Chinese services account for one-fifth of Garuda’s total international passenger numbers, the airline notes. On a group level, this proportion rises to 7%.
In the wake of Saudi Arabia’s decision to suspend visa issuance for pilgrims and tourists on 27 February, Garuda says it is still operating 24 weekly flights from Jakarta to Jeddah and Madinah, partially to accommodate the return of pilgrims to Indonesia. The airline has not specified the financial impact of the visa suspension, but states its intent to “continue to fulfil its responsibilities in line with its [flight] schedule, and to comply with terms and conditions”.
Discussions with aircraft lessors on lease extensions and rate reductions, as well as contract renegotiation with other parties, are also under way as the airline tries to reduce costs.
Garuda disclosed these measures after being queried by the Indonesia Stock Exchange on two reports dated 28 February in newspaper Tempo on Garuda’s international network and maturing debt, as well as a 27 February online report by CNBC Indonesia on the Saudi visa suspension.

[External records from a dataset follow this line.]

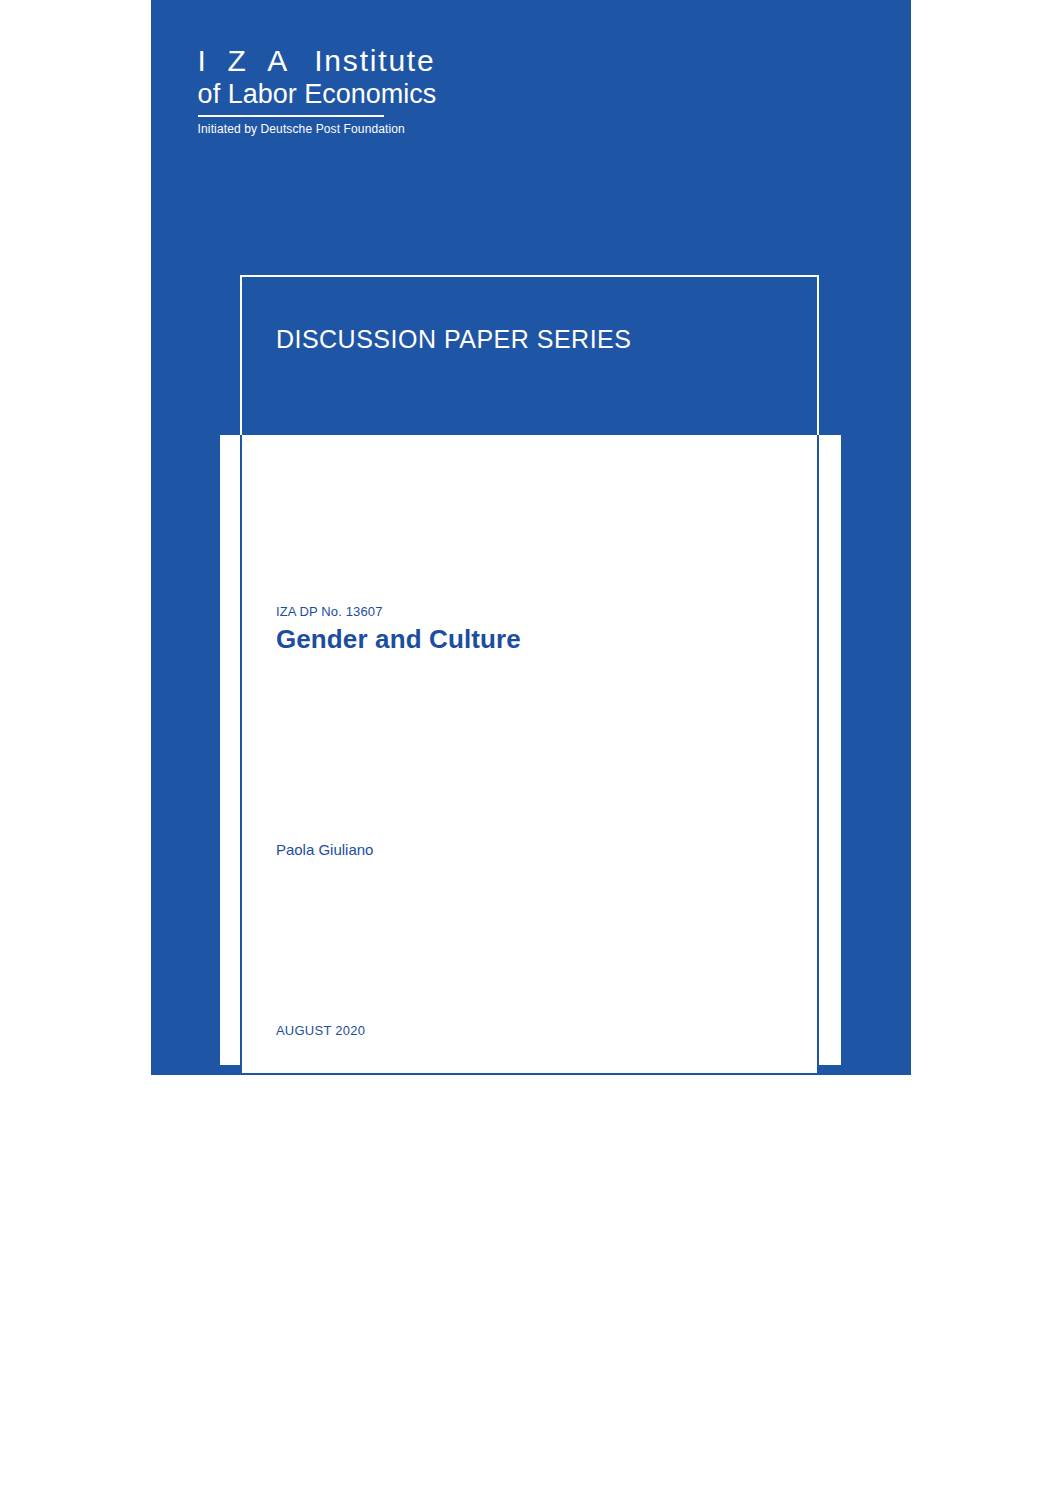I Z A Institute
of Labor Economics
Initiated by Deutsche Post Foundation
DISCUSSION PAPER SERIES
IZA DP No. 13607
Gender and Culture
Paola Giuliano
AUGUST 2020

Regarding the debt that will mature in the coming months, Garuda states that it is still sourcing financing both within Indonesia and overseas, and hopes to “secure the funding based on favourable market conditions, while still fulfilling the applicable regulations”.
The airline may consider using funds set aside for operations to pay off maturing debt, it adds.
Towards the end of February, Indonesia’s minister for state-owned enterprises Erick Thohir said that Jakarta was looking to restructure Garuda’s debts, as the maturity of one of its bonds, with a face value of $500 million, drew close. The bond in question is likely to be a 2015-issued, $500 million, 5.95% sukuk which matures in June.
At the start of this year, Garuda delayed plans to raise $900 million to refinance its debts, as its financial results for 2019 would not be ready for an extraordinary general meeting that was scheduled for January.
Garuda was planning to seek shareholder approval for three fundraising options: a global sukuk issuance, a private placement, or peer-to-peer lending. The fresh debt would have been used either to refinance the sukuk or clear debts with a one-year repayment term.